Archiv für Juni 2011

EHEC und die Idylle

Sonntag, 5. Juni 2011

Es ist Sonntagmorgen. Unten auf dem Balkon sitzt eine halbe Familie bei Frühstücksei, Tomatensaft und Honigbrötchen. Die Rasen, die sonst unter der Trockenheit und den Planierrasenmähern leiden, und die zurückgeschnittenen Büsche und Bäume haben in der Nacht die ganze Nässe eines zweistündigen Gewitters getankt und stehen nun in leuchtendem Grün. Es riecht nach Benzin von den ersten Sonntagsfahrern, die zu ihren dementen Großmüttern und Vätern unterwegs sind.

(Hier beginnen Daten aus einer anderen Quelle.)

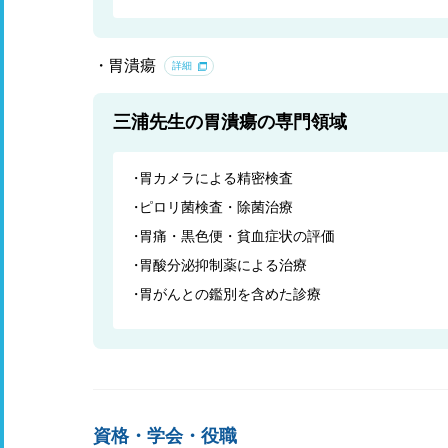
胃潰瘍
詳細
三浦先生の胃潰瘍の専門領域
胃カメラによる精密検査
ピロリ菌検査・除菌治療
胃痛・黒色便・貧血症状の評価
胃酸分泌抑制薬による治療
胃がんとの鑑別を含めた診療
資格・学会・役職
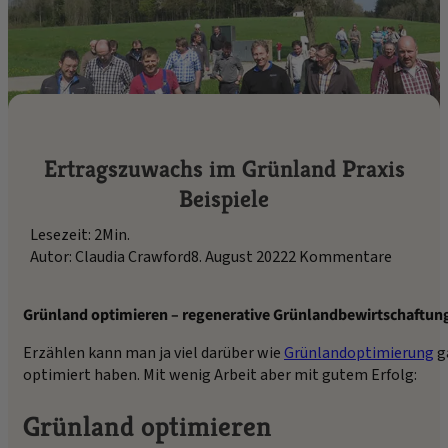
Ertragszuwachs im Grünland Praxis
Beispiele
Lesezeit: 2Min.
Autor: Claudia Crawford
8. August 2022
2 Kommentare
Grünland optimieren – regenerative Grünlandbewirtschaftung 
Erzählen kann man ja viel darüber wie
Grünlandoptimierung
g
optimiert haben. Mit wenig Arbeit aber mit gutem Erfolg:
Grünland optimieren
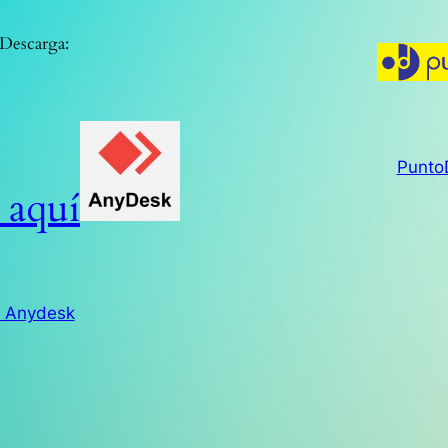
Descarga:
Punto
 aquí
r Anydesk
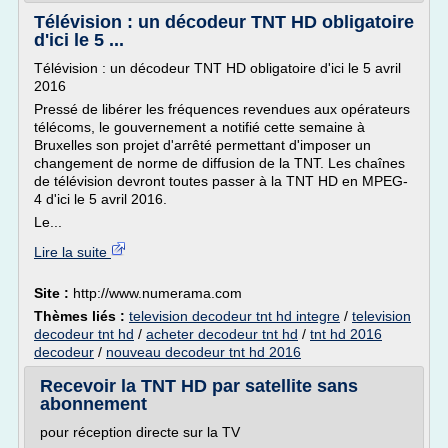
Télévision : un décodeur TNT HD obligatoire
d'ici le 5 ...
Télévision : un décodeur TNT HD obligatoire d'ici le 5 avril
2016
Pressé de libérer les fréquences revendues aux opérateurs
télécoms, le gouvernement a notifié cette semaine à
Bruxelles son projet d'arrêté permettant d'imposer un
changement de norme de diffusion de la TNT. Les chaînes
de télévision devront toutes passer à la TNT HD en MPEG-
4 d'ici le 5 avril 2016.
Le...
Lire la suite
Site :
http://www.numerama.com
Thèmes liés :
television decodeur tnt hd integre
/
television
decodeur tnt hd
/
acheter decodeur tnt hd
/
tnt hd 2016
decodeur
/
nouveau decodeur tnt hd 2016
Recevoir la TNT HD par satellite sans
abonnement
pour réception directe sur la TV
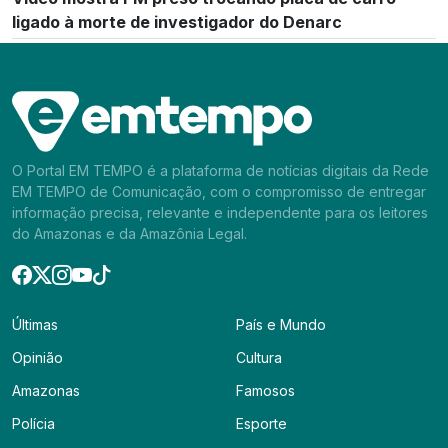
ligado à morte de investigador do Denarc
O Portal EM TEMPO é a plataforma de notícias digitais da Rede
EM TEMPO de Comunicação, com o compromisso de entregar
informação precisa, relevante e independente para os leitores
do Amazonas e da Amazônia Legal.
Últimas
País e Mundo
Opinião
Cultura
Amazonas
Famosos
Polícia
Esporte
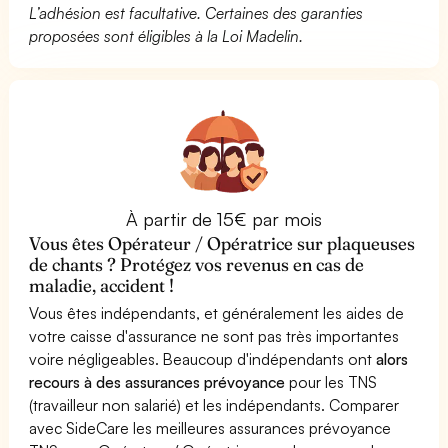
L’adhésion est facultative. Certaines des garanties
proposées sont éligibles à la Loi Madelin.
À partir de 15€ par mois
Vous êtes Opérateur / Opératrice sur plaqueuses
de chants ? Protégez vos revenus en cas de
maladie, accident !
Vous êtes indépendants, et généralement les aides de
votre caisse d'assurance ne sont pas très importantes
voire négligeables. Beaucoup d'indépendants ont
alors
recours à des assurances prévoyance
pour les TNS
(travailleur non salarié) et les indépendants. Comparer
avec SideCare les meilleures assurances prévoyance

Währenddessen landet der Gesundheitsminister im Bundeswehrhubschrauber auf dem Landeplatz des Krankenhauses. Er eilt dem Chefarzt entgegen, der ihn abholt, um ihm die Situation der Patienten mit hämolytisch-urämischem Syndrom auf seiner Station zu zeigen. Der Minister möchte gern, daß seine besorgte Miene heute abend in Großaufnahme in der Tagesschau und den anderen Nachrichtensendungen zu sehen ist. Er ist erst ein paar Tage im Amt, noch niemand kennt ihn draußen auf den Balkons, Terrassen und Eßecken, wo gerade die warmen Semmeln mit Kaffee oder Latte macchiato verspeist werden. Anschließend wird er ein paar beruhigende Worte sagen: “Halten Sie sich weiterhin an die Anweisungen des Robert-Koch-Instituts und essen Sie keinen Salat, keine Tomaten und keine Gurken aus Norddeutschland.”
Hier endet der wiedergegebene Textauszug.